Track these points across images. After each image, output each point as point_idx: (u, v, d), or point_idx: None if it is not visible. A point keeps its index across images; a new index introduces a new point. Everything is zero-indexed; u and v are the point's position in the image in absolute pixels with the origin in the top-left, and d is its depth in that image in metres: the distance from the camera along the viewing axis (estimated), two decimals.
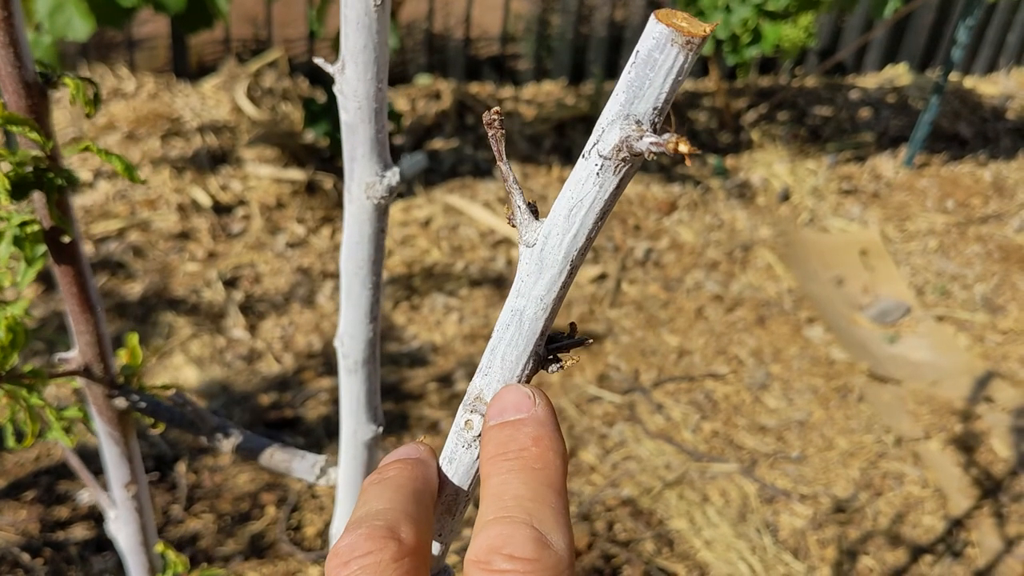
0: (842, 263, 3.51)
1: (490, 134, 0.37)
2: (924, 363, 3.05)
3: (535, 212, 0.37)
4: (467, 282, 3.12)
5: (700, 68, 4.49)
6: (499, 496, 0.38)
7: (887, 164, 4.09)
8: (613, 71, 4.41)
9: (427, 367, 2.74)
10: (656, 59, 0.31)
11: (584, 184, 0.34)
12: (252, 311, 2.84)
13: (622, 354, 2.90)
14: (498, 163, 0.37)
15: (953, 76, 4.65)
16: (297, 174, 3.34)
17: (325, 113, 3.31)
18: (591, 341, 0.41)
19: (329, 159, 3.49)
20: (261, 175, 3.33)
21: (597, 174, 0.33)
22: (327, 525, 2.22)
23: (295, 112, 3.65)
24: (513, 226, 0.37)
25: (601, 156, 0.33)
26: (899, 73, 4.82)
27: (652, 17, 0.32)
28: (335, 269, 3.06)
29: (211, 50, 3.99)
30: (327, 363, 2.69)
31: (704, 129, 4.13)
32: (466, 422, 0.41)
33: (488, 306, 3.02)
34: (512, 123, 3.91)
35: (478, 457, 0.41)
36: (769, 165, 3.96)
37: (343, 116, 0.54)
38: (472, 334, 2.89)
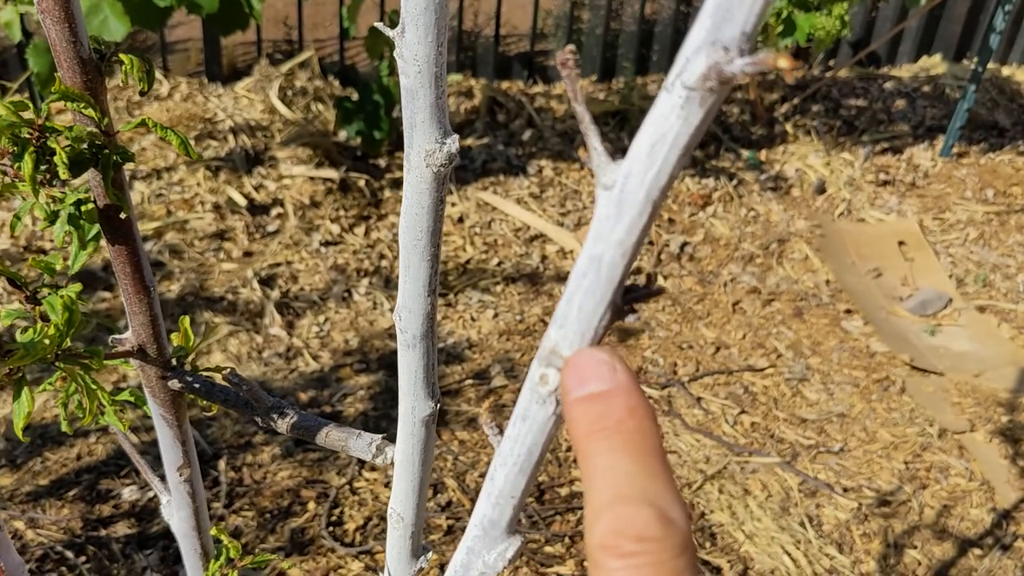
0: (880, 254, 3.46)
1: (564, 73, 0.36)
2: (966, 354, 3.01)
3: (611, 155, 0.36)
4: (502, 278, 3.11)
5: None
6: (610, 476, 0.37)
7: (924, 154, 4.04)
8: (644, 66, 4.39)
9: (463, 363, 2.74)
10: None
11: (667, 118, 0.33)
12: (289, 309, 2.85)
13: (659, 348, 2.89)
14: (573, 104, 0.36)
15: (990, 64, 4.58)
16: (331, 173, 3.36)
17: (358, 112, 3.32)
18: (665, 290, 0.40)
19: (361, 158, 3.50)
20: (295, 174, 3.34)
21: (681, 107, 0.32)
22: (367, 520, 2.22)
23: (327, 112, 3.67)
24: (590, 169, 0.36)
25: (686, 87, 0.32)
26: (934, 63, 4.76)
27: None
28: (370, 267, 3.06)
29: (243, 52, 4.02)
30: (364, 360, 2.70)
31: (737, 122, 4.10)
32: (541, 376, 0.40)
33: (523, 302, 3.01)
34: (544, 118, 3.90)
35: (553, 413, 0.40)
36: (804, 157, 3.92)
37: (403, 81, 0.54)
38: (508, 330, 2.88)
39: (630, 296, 0.38)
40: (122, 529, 2.13)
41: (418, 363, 0.66)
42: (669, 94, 0.33)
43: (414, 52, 0.53)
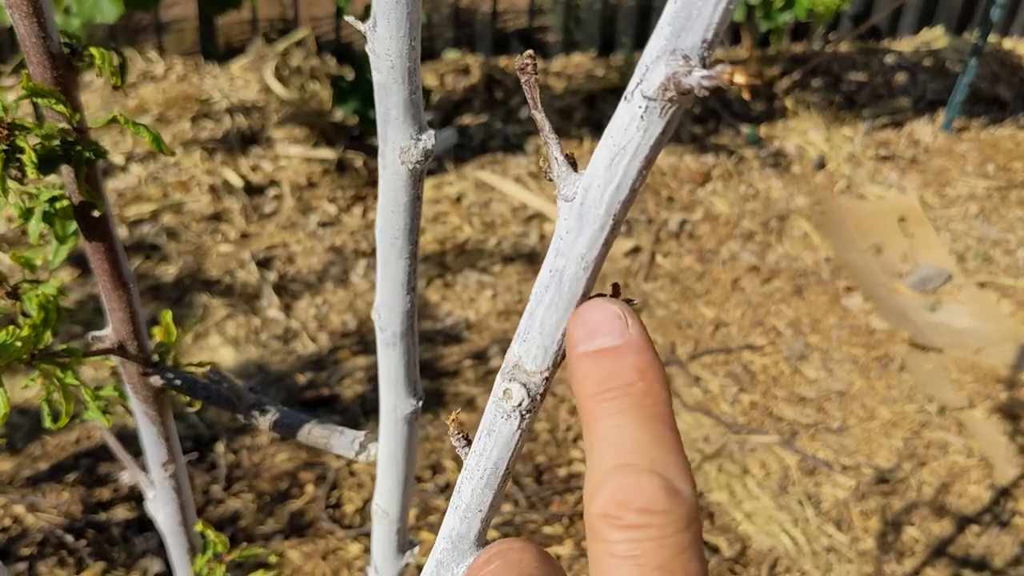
0: (880, 231, 3.45)
1: (523, 80, 0.35)
2: (967, 330, 3.00)
3: (573, 164, 0.35)
4: (500, 258, 3.10)
5: (732, 36, 4.42)
6: (615, 441, 0.35)
7: (925, 129, 4.01)
8: (643, 41, 4.36)
9: (462, 344, 2.74)
10: None
11: (627, 129, 0.31)
12: (286, 291, 2.85)
13: (658, 327, 2.88)
14: (532, 111, 0.35)
15: (991, 37, 4.54)
16: (327, 153, 3.34)
17: (354, 91, 3.30)
18: (635, 302, 0.38)
19: (358, 137, 3.48)
20: (291, 155, 3.33)
21: (641, 117, 0.31)
22: (366, 502, 2.22)
23: (323, 91, 3.64)
24: (550, 179, 0.35)
25: (645, 97, 0.30)
26: (935, 36, 4.72)
27: None
28: (368, 248, 3.05)
29: (238, 31, 3.99)
30: (362, 341, 2.69)
31: (737, 98, 4.07)
32: (504, 391, 0.39)
33: (521, 282, 3.00)
34: (542, 96, 3.87)
35: (519, 428, 0.39)
36: (804, 133, 3.89)
37: (376, 76, 0.53)
38: (506, 310, 2.88)
39: None
40: (121, 513, 2.14)
41: (398, 361, 0.65)
42: (629, 104, 0.32)
43: (386, 47, 0.51)
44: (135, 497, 2.17)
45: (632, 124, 0.32)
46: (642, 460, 0.35)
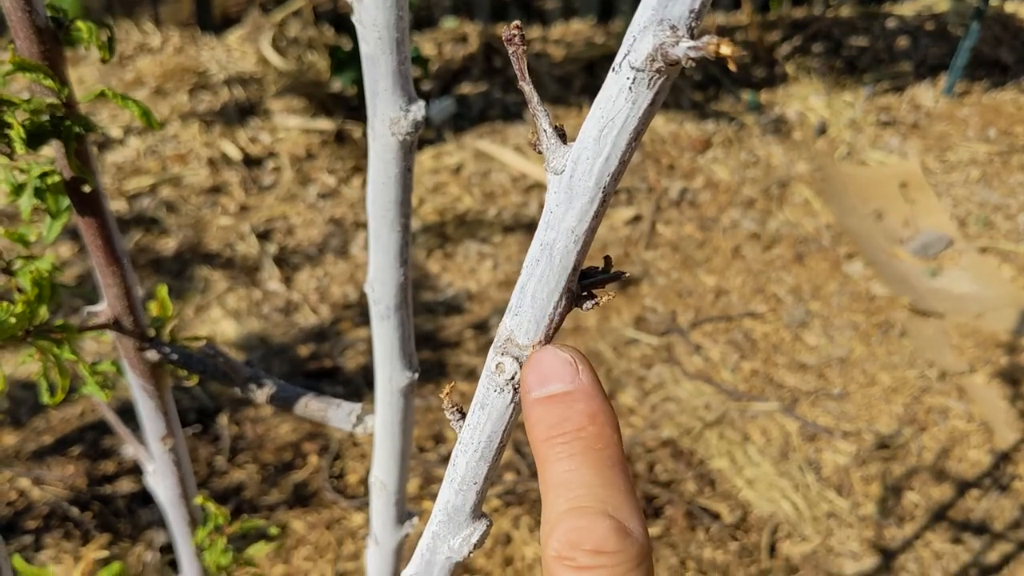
0: (881, 196, 3.43)
1: (510, 51, 0.34)
2: (967, 296, 2.99)
3: (563, 136, 0.35)
4: (500, 228, 3.09)
5: (732, 1, 4.38)
6: (567, 484, 0.37)
7: (926, 93, 3.98)
8: None
9: (463, 314, 2.74)
10: None
11: (615, 101, 0.31)
12: (287, 263, 2.84)
13: (659, 296, 2.88)
14: (520, 83, 0.34)
15: (993, 1, 4.50)
16: (326, 124, 3.32)
17: (351, 61, 3.27)
18: (627, 274, 0.38)
19: (357, 107, 3.46)
20: (290, 126, 3.31)
21: (630, 88, 0.30)
22: (369, 473, 2.23)
23: (321, 61, 3.62)
24: (539, 152, 0.35)
25: (633, 68, 0.30)
26: None
27: None
28: (367, 219, 3.04)
29: (234, 2, 3.96)
30: (363, 313, 2.69)
31: (737, 64, 4.03)
32: (497, 365, 0.39)
33: (522, 252, 3.00)
34: (541, 64, 3.85)
35: (512, 401, 0.39)
36: (805, 99, 3.87)
37: (363, 48, 0.52)
38: (507, 280, 2.87)
39: (587, 281, 0.37)
40: (126, 485, 2.15)
41: (393, 334, 0.65)
42: (617, 75, 0.31)
43: (373, 17, 0.51)
44: (139, 470, 2.18)
45: (620, 95, 0.31)
46: (593, 502, 0.36)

■ ABOUT THIS TASK ■
Each line above should be written out again exactly, without any image.

■ WORKED SOLUTION ■
Track these points across images. After each image, output each point as point_idx: (u, v, d), or point_idx: None if it is not visible. A point keeps its index across images; a new index introduces a new point. Everything is zero-indexed; u and v are the point's position in the image in absolute pixels with the origin in the top-left, and d is its depth in that image in metres: the distance from the camera along the viewing axis (estimated), two decimals.
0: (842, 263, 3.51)
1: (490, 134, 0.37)
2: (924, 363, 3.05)
3: (535, 212, 0.37)
4: (467, 282, 3.12)
5: (700, 68, 4.49)
6: (499, 496, 0.38)
7: (887, 164, 4.09)
8: (613, 71, 4.41)
9: (427, 367, 2.74)
10: (656, 59, 0.31)
11: (584, 184, 0.34)
12: (252, 311, 2.84)
13: (622, 354, 2.90)
14: (498, 163, 0.37)
15: (953, 76, 4.65)
16: (297, 174, 3.34)
17: (325, 113, 3.31)
18: (591, 341, 0.41)
19: (329, 159, 3.49)
20: (261, 175, 3.33)
21: (597, 174, 0.33)
22: (327, 525, 2.22)
23: (295, 112, 3.65)
24: (513, 226, 0.37)
25: (601, 156, 0.33)
26: (899, 73, 4.82)
27: (652, 17, 0.32)
28: (335, 269, 3.06)
29: (211, 50, 3.99)
30: (327, 363, 2.69)
31: (704, 129, 4.13)
32: (466, 422, 0.41)
33: (488, 306, 3.02)
34: (512, 123, 3.91)
35: (478, 457, 0.41)
36: (769, 165, 3.96)
37: (343, 116, 0.54)
38: (472, 334, 2.89)
0: (880, 254, 3.46)
1: (564, 73, 0.36)
2: (966, 354, 3.01)
3: (611, 155, 0.36)
4: (502, 278, 3.11)
5: None
6: (610, 476, 0.37)
7: (924, 154, 4.04)
8: (644, 66, 4.39)
9: (463, 363, 2.74)
10: None
11: (667, 118, 0.33)
12: (289, 309, 2.85)
13: (659, 348, 2.89)
14: (573, 104, 0.36)
15: (990, 64, 4.58)
16: (331, 173, 3.36)
17: (358, 112, 3.32)
18: (665, 290, 0.40)
19: (361, 158, 3.50)
20: (295, 174, 3.34)
21: (681, 107, 0.32)
22: (367, 520, 2.22)
23: (327, 112, 3.67)
24: (590, 169, 0.36)
25: (686, 87, 0.32)
26: (934, 63, 4.76)
27: None
28: (370, 267, 3.06)
29: (243, 52, 4.02)
30: (364, 360, 2.70)
31: (737, 122, 4.10)
32: (541, 376, 0.40)
33: (523, 302, 3.01)
34: (544, 118, 3.90)
35: (553, 413, 0.40)
36: (804, 157, 3.92)
37: (403, 81, 0.54)
38: (508, 330, 2.88)
39: (630, 296, 0.38)
40: (122, 529, 2.13)
41: (418, 363, 0.66)
42: (669, 94, 0.33)
43: (414, 52, 0.53)
0: (880, 231, 3.45)
1: (523, 80, 0.35)
2: (967, 330, 3.00)
3: (573, 164, 0.35)
4: (500, 258, 3.10)
5: (732, 36, 4.42)
6: (615, 441, 0.35)
7: (925, 129, 4.01)
8: (643, 41, 4.36)
9: (462, 344, 2.74)
10: None
11: (627, 129, 0.31)
12: (286, 291, 2.85)
13: (658, 327, 2.88)
14: (532, 111, 0.35)
15: (991, 37, 4.54)
16: (327, 153, 3.34)
17: (354, 91, 3.30)
18: (635, 302, 0.38)
19: (358, 137, 3.48)
20: (291, 155, 3.33)
21: (641, 117, 0.31)
22: (366, 502, 2.22)
23: (323, 91, 3.64)
24: (550, 179, 0.35)
25: (645, 97, 0.30)
26: (935, 36, 4.72)
27: None
28: (368, 248, 3.05)
29: (238, 31, 3.99)
30: (362, 341, 2.69)
31: (737, 98, 4.07)
32: (504, 391, 0.39)
33: (521, 282, 3.00)
34: (542, 96, 3.87)
35: (519, 428, 0.39)
36: (804, 133, 3.89)
37: (376, 76, 0.53)
38: (506, 310, 2.88)
39: None
40: (121, 513, 2.14)
41: (398, 361, 0.65)
42: (629, 104, 0.32)
43: (386, 47, 0.51)
44: (135, 497, 2.17)
45: (632, 124, 0.32)
46: (642, 460, 0.35)
0: (881, 196, 3.43)
1: (510, 51, 0.34)
2: (967, 296, 2.99)
3: (563, 136, 0.35)
4: (500, 228, 3.09)
5: (732, 1, 4.38)
6: (567, 484, 0.37)
7: (926, 93, 3.98)
8: None
9: (463, 314, 2.74)
10: None
11: (615, 101, 0.31)
12: (287, 263, 2.84)
13: (659, 296, 2.88)
14: (520, 83, 0.34)
15: (993, 1, 4.50)
16: (326, 124, 3.32)
17: (351, 61, 3.27)
18: (627, 274, 0.38)
19: (357, 107, 3.46)
20: (290, 126, 3.31)
21: (630, 88, 0.30)
22: (369, 473, 2.23)
23: (321, 61, 3.62)
24: (539, 152, 0.35)
25: (633, 68, 0.30)
26: None
27: None
28: (367, 219, 3.04)
29: (234, 2, 3.96)
30: (363, 313, 2.69)
31: (737, 64, 4.03)
32: (497, 365, 0.39)
33: (522, 252, 3.00)
34: (541, 64, 3.85)
35: (512, 401, 0.39)
36: (805, 99, 3.87)
37: (363, 48, 0.52)
38: (507, 280, 2.87)
39: (587, 281, 0.37)
40: (126, 485, 2.15)
41: (393, 334, 0.65)
42: (617, 75, 0.31)
43: (373, 17, 0.51)
44: (139, 470, 2.18)
45: (620, 95, 0.31)
46: (593, 502, 0.36)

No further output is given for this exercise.